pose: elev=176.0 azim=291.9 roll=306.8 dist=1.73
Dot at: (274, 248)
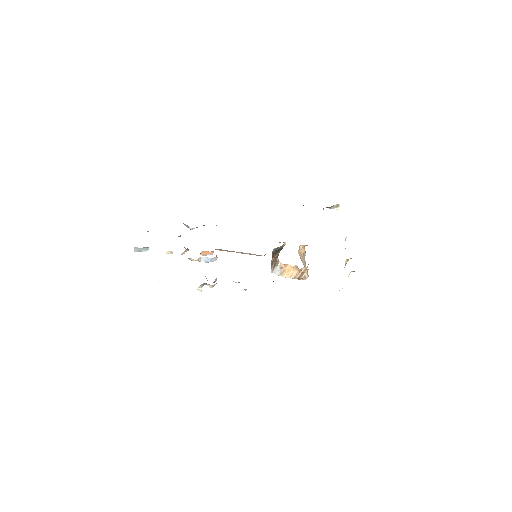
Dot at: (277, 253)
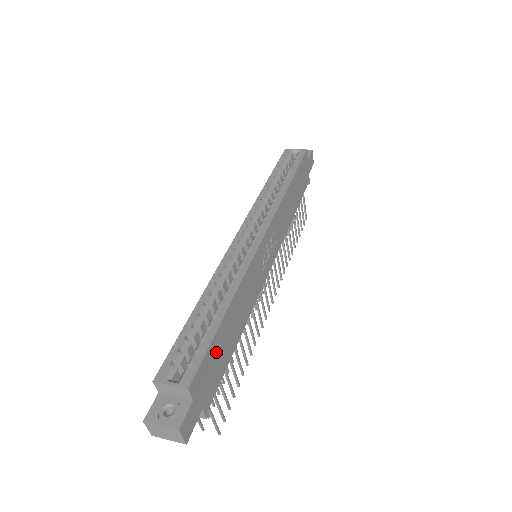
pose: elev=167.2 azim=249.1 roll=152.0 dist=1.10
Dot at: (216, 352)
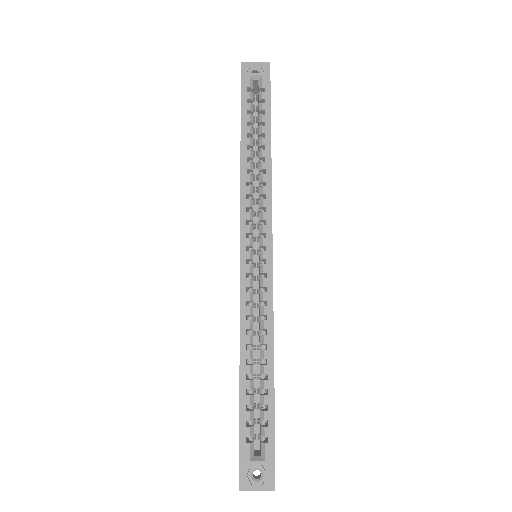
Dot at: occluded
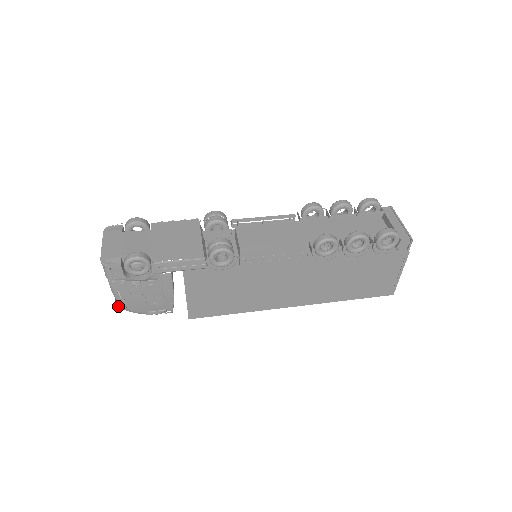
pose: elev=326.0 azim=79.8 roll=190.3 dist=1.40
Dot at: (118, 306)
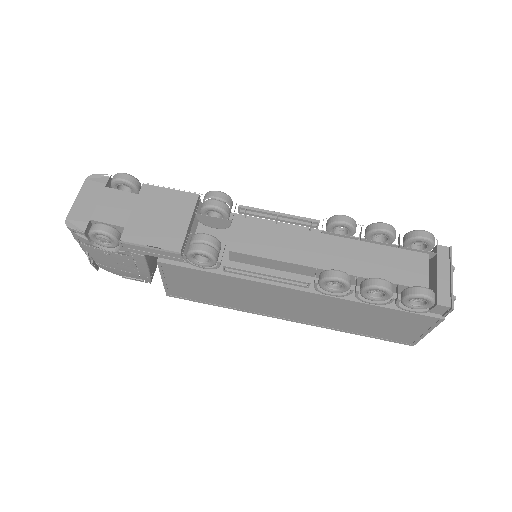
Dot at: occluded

------------------------

__YOUR INSTRUCTIONS__
Rewrite all the items above with "pose" switched to "view" wherever it appears, changing nothing else. Leave out the pictures.

__RESPONSE__
view: elev=176.0 azim=291.9 roll=306.8 dist=1.73
Dot at: (274, 248)
Dot at: (277, 253)
view: elev=167.2 azim=249.1 roll=152.0 dist=1.10
Dot at: (216, 352)
Dot at: occluded
view: elev=326.0 azim=79.8 roll=190.3 dist=1.40
Dot at: (118, 306)
Dot at: occluded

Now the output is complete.